Can you give any color on the other income line, which is around $15 million, and also the other operating expenses, which was about $30 million?

A
Andrew Ahlborn
executive

Yes. So, in the other income, the biggest driver is going to be the contingent equity rate, which was offset by losses that are also included in core. So the net impact of that is zero. On the operating side, the biggest one in there is impairment on REO, which flow through that line item. That was roughly $17 million in the quarter. There's also carry costs on REO like tax expenses, et cetera, that flow through there. But the main one was the REO impairment this quarter.

J
Jade Rahmani
analyst

So, I guess on the $15 million of other income, I mean in the 10-K the description is that it includes a whole variety of stuff, your 10-Q is not out, but origination income, change in repair and denial reserve, employee retention, credit consulting income. Are those line items expected to continue?

A
Andrew Ahlborn
executive

Origination income will continue. So, what will flow through there are mainly fees received from Redstone. That was down slightly down $2 million quarter-over-quarter. So that will be a continuous item. The repair and denial reserve relates to the reserve we put on the books on the guaranteed portion of 7(a) loans, in the event that a loan goes delinquent and we do have to repair the SBA for that default. The reason it's there in the income line item is that when we purchased the business from CIT, there is a fairly large reserve put in there. I would expect that dollar, that line item to get smaller over time.

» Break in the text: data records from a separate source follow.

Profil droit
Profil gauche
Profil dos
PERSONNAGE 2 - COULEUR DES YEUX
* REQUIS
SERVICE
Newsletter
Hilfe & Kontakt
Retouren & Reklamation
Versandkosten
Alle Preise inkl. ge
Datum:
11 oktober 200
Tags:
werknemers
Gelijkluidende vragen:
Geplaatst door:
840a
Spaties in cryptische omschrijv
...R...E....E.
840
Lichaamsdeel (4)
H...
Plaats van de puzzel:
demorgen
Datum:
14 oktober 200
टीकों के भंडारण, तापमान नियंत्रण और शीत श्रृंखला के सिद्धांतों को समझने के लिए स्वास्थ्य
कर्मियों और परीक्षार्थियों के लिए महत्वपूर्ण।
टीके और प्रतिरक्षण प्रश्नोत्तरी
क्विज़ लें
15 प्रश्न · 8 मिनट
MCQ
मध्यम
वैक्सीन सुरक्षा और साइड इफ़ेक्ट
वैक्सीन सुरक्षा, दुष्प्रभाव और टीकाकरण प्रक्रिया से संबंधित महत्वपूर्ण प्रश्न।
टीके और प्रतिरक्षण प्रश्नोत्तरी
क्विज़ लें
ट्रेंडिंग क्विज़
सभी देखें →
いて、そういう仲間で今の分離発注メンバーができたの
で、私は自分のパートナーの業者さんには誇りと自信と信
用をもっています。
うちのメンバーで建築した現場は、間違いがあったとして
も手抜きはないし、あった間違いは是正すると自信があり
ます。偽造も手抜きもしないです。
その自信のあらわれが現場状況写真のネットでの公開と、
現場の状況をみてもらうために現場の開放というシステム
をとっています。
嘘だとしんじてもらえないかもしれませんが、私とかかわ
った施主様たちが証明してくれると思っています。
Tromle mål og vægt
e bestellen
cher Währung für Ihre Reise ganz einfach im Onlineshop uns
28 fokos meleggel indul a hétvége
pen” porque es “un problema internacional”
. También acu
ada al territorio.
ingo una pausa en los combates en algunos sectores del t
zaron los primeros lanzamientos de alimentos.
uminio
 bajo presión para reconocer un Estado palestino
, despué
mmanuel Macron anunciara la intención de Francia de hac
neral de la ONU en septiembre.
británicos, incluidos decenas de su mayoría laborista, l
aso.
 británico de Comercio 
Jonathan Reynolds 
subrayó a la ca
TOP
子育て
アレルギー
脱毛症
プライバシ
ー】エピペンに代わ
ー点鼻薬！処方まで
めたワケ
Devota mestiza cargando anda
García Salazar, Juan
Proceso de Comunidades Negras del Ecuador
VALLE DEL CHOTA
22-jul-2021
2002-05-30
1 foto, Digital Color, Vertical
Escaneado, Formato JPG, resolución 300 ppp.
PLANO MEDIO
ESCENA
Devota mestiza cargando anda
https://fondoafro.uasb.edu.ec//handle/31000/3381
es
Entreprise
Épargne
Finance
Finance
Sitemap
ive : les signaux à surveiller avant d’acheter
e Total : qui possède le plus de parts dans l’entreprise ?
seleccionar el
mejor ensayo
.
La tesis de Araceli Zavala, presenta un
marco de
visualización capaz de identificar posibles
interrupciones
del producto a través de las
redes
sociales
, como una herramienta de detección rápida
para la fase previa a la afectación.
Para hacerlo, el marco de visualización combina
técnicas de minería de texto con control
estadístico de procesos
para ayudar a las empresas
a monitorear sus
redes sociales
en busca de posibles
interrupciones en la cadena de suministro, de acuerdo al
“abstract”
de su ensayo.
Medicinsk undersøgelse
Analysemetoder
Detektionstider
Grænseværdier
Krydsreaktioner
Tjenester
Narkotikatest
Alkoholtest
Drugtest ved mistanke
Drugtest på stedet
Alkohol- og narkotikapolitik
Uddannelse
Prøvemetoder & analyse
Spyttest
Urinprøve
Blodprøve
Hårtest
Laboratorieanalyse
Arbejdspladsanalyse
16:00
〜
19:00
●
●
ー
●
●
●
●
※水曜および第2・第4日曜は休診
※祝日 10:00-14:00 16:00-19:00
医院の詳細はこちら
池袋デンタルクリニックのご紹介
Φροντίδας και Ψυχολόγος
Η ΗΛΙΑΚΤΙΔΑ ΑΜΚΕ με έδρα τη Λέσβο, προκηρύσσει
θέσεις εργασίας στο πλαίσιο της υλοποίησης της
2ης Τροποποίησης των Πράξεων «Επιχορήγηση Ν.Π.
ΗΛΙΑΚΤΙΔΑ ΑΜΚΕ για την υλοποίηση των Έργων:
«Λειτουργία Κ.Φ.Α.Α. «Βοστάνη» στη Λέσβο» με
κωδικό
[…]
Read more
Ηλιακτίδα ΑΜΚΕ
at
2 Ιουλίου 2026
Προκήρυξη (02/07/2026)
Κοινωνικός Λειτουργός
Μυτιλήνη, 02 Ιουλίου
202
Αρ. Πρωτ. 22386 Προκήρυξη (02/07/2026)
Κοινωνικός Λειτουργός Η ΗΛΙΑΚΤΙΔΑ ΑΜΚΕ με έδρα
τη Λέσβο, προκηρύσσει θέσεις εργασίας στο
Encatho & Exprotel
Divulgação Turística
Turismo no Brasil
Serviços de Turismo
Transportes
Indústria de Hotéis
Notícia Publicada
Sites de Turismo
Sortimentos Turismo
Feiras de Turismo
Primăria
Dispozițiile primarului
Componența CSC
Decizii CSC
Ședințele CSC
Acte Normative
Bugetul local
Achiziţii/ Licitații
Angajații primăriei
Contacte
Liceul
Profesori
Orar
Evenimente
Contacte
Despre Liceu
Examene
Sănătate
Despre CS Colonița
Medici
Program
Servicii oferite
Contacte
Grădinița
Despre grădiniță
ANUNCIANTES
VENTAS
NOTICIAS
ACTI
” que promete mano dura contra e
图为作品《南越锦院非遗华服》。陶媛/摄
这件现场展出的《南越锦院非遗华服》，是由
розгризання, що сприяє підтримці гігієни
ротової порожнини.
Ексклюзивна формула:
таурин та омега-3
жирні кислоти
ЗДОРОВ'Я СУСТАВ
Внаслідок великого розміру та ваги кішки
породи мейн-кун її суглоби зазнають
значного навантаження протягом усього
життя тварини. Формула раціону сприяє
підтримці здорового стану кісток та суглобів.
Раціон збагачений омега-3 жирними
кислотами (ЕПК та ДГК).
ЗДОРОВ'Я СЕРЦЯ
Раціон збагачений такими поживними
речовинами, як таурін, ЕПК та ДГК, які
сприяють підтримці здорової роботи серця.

Employee retention credit income in that line item was down $27 million quarter-over-quarter, it's now included $2.5 million in Q1. I would expect that to trend toward zero as we move throughout the other -- throughout the rest of the year. And then, the contingent equity right, which is sort of the last remaining bucket that's flowing through there, will also fade away as we get to the end of the Mosaic transaction. So the main items inside other income absent other things that come through the business in the future really is going to be our origination income.

J
Jade Rahmani
analyst

Okay. That's great. And then, capital plans aside from a potential CLO, are you contemplating anything at this point?

A
Andrew Ahlborn
executive

We are not.

J
Jade Rahmani
analyst

Okay. I thought there was a plan for some sort of unsecured debt or preferred, I guess the term loan was issued and maybe that's what you were previously referring to?

A
Andrew Ahlborn
executive

Yes. With the execution of the term loan, the proceeds from the sale of the held for sale loans, as well as just the natural liquidity projections in the business, we're pretty well positioned for the immediate term. Obviously, as we move to the back half of the year, we will balance the opportunity set on the investment side with the opportunity for raising additional debt at that point. But in the short term, the liquidity forecast for the company is quite healthy.

Operator

We have reached the end of the question-and-answer session. I'd now like to turn the call back over to Tom Capasse for closing comments.

T
Thomas Capasse
executive

I appreciate everybody's time and look forward to the second quarter earnings call.

Operator

This concludes today's conference. You may disconnect your lines at this time, and we thank you for your participation.